-------- EXERCISE MATERIALS

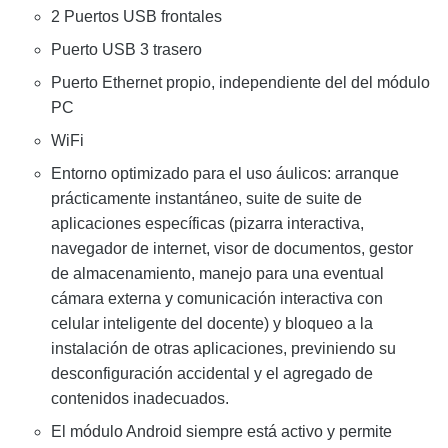
2 Puertos USB frontales
Puerto USB 3 trasero
Puerto Ethernet propio, independiente del del módulo
PC
WiFi
Entorno optimizado para el uso áulicos: arranque
prácticamente instantáneo, suite de suite de
aplicaciones específicas (pizarra interactiva,
navegador de internet, visor de documentos, gestor
de almacenamiento, manejo para una eventual
cámara externa y comunicación interactiva con
celular inteligente del docente) y bloqueo a la
instalación de otras aplicaciones, previniendo su
desconfiguración accidental y el agregado de
contenidos inadecuados.
El módulo Android siempre está activo y permite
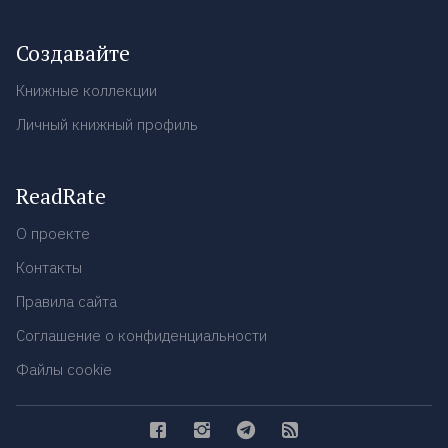
Создавайте
Книжные коллекции
Личный книжный профиль
ReadRate
О проекте
Контакты
Правила сайта
Соглашение о конфиденциальности
Файлы cookie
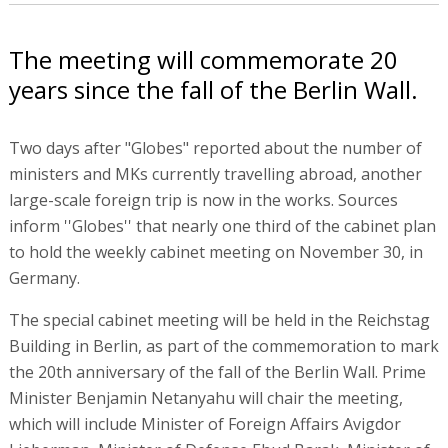
The meeting will commemorate 20
years since the fall of the Berlin Wall.
Two days after "Globes" reported about the number of
ministers and MKs currently travelling abroad, another
large-scale foreign trip is now in the works. Sources
inform ''Globes'' that nearly one third of the cabinet plan
to hold the weekly cabinet meeting on November 30, in
Germany.
The special cabinet meeting will be held in the Reichstag
Building in Berlin, as part of the commemoration to mark
the 20th anniversary of the fall of the Berlin Wall. Prime
Minister Benjamin Netanyahu will chair the meeting,
which will include Minister of Foreign Affairs Avigdor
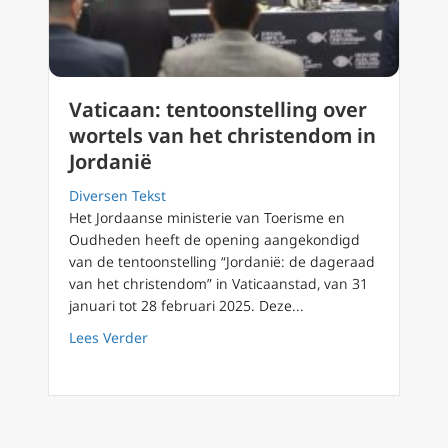
Vaticaan: tentoonstelling over
wortels van het christendom in
Jordanië
Diversen Tekst
Het Jordaanse ministerie van Toerisme en
Oudheden heeft de opening aangekondigd
van de tentoonstelling “Jordanië: de dageraad
van het christendom” in Vaticaanstad, van 31
januari tot 28 februari 2025. Deze...
about Vaticaan: tentoonstelling over wortels
Lees Verder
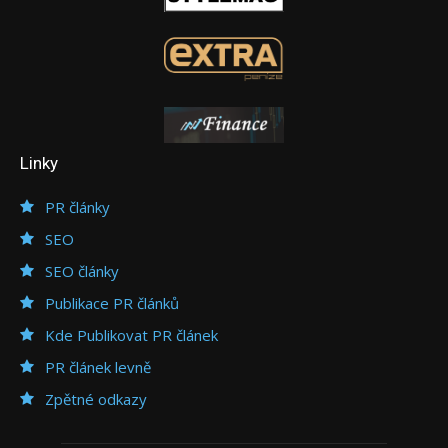
Linky
PR články
SEO
SEO články
Publikace PR článků
Kde Publikovat PR článek
PR článek levně
Zpětné odkazy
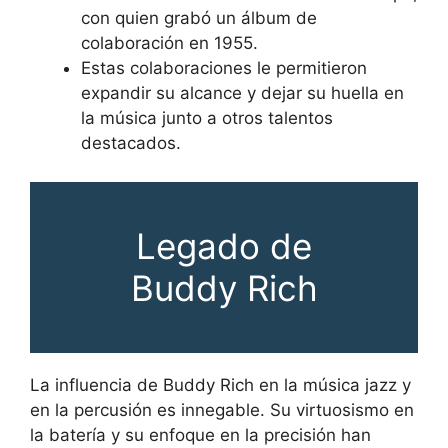
con quien grabó un álbum de
colaboración en 1955.
Estas colaboraciones le permitieron
expandir su alcance y dejar su huella en
la música junto a otros talentos
destacados.
Legado de
Buddy Rich
La influencia de Buddy Rich en la música jazz y
en la percusión es innegable. Su virtuosismo en
la batería y su enfoque en la precisión han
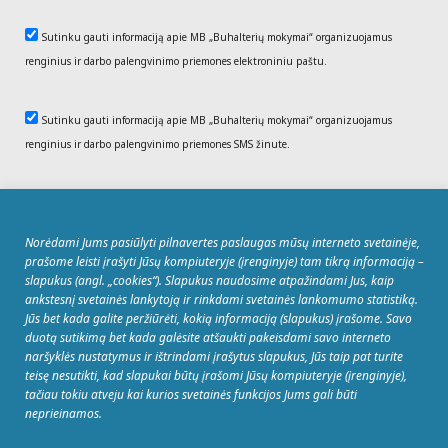
Sutinku gauti informaciją apie MB „Buhalterių mokymai“ organizuojamus
renginius ir darbo palengvinimo priemones elektroniniu paštu.
Sutinku gauti informaciją apie MB „Buhalterių mokymai“ organizuojamus
renginius ir darbo palengvinimo priemones SMS žinute.
REGISTRUOTIS
Norėdami Jums pasiūlyti pilnavertes paslaugas mūsų interneto svetainėje,
prašome leisti įrašyti Jūsų kompiuteryje (įrenginyje) tam tikrą informaciją –
slapukus (angl. „cookies“). Slapukus naudosime atpažindami Jus, kaip
ankstesnį svetainės lankytoją ir rinkdami svetainės lankomumo statistiką.
Jūs bet kada galite peržiūrėti, kokią informaciją (slapukus) įrašome. Savo
duotą sutikimą bet kada galėsite atšaukti pakeisdami savo interneto
© MB Buhalterių mokymai Sėlių g. 33, 08109
naršyklės nustatymus ir ištrindami įrašytus slapukus, Jūs taip pat turite
Vilnius. Tel.: +370 5 263 9922. Įmonės kodas:
teisę nesutikti, kad slapukai būtų įrašomi Jūsų kompiuteryje (įrenginyje),
304093745, PVM mokėtojo kodas:
tačiau tokiu atveju kai kurios svetainės funkcijos Jums gali būti
LT100009706016, Registras: VĮ Registrų
neprieinamos.
centras.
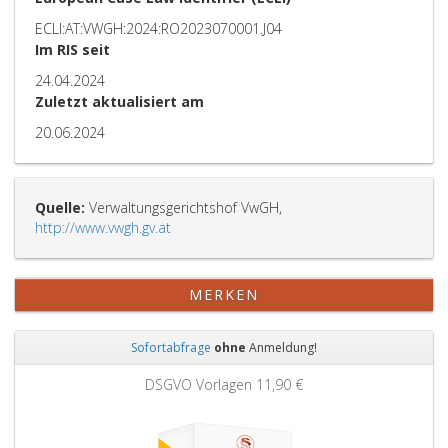
ECLI:AT:VWGH:2024:RO2023070001.J04
Im RIS seit
24.04.2024
Zuletzt aktualisiert am
20.06.2024
Quelle:
Verwaltungsgerichtshof VwGH,
http://www.vwgh.gv.at
MERKEN
Sofortabfrage
ohne
Anmeldung!
Zurück
Weit
DSGVO Vorlagen
11,90 €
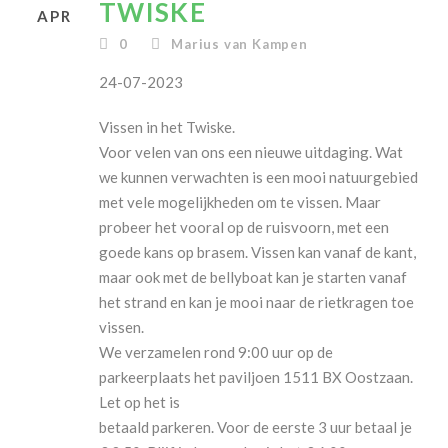
TWISKE
APR
0
Marius van Kampen
24-07-2023
Vissen in het Twiske.
Voor velen van ons een nieuwe uitdaging. Wat
we kunnen verwachten is een mooi natuurgebied
met vele mogelijkheden om te vissen. Maar
probeer het vooral op de ruisvoorn, met een
goede kans op brasem. Vissen kan vanaf de kant,
maar ook met de bellyboat kan je starten vanaf
het strand en kan je mooi naar de rietkragen toe
vissen.
We verzamelen rond 9:00 uur op de
parkeerplaats het paviljoen 1511 BX Oostzaan.
Let op het is
betaald parkeren. Voor de eerste 3 uur betaal je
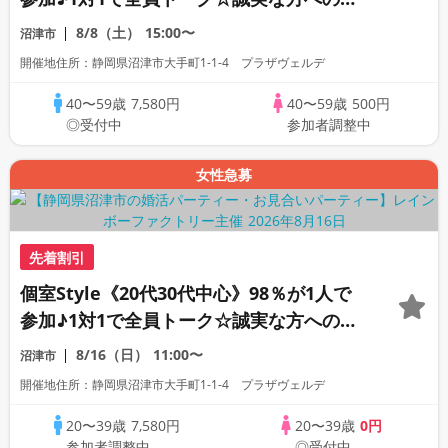
活パーティー
8/8（土）
15:00〜
沼津市
開催地住所：静岡県沼津市大手町1-1-4 プラザヴェルデ
40〜59歳
7,580円
40〜59歳
500円
◎受付中
参加者調整中
女性急募
先着割引
個室Style《20代30代中心》98％が1人で
参加♪1対1で全員トーク☆誠実な方への婚
活パーティー
8/16（日）
11:00〜
沼津市
開催地住所：静岡県沼津市大手町1-1-4 プラザヴェルデ
20〜39歳
7,580円
20〜39歳
0円
参加者調整中
◎受付中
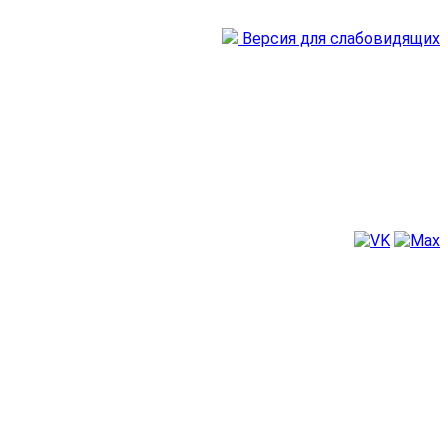
Версия для слабовидящих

----------------

### WORK INSTRUCTION
Return the lines above without any changes, starting with the first one and stopping after the line that contains "cámara externa y comunicación interactiva con". Leave the pictures out.

### THE COMPLETED TASK
2 Puertos USB frontales
Puerto USB 3 trasero
Puerto Ethernet propio, independiente del del módulo
PC
WiFi
Entorno optimizado para el uso áulicos: arranque
prácticamente instantáneo, suite de suite de
aplicaciones específicas (pizarra interactiva,
navegador de internet, visor de documentos, gestor
de almacenamiento, manejo para una eventual
cámara externa y comunicación interactiva con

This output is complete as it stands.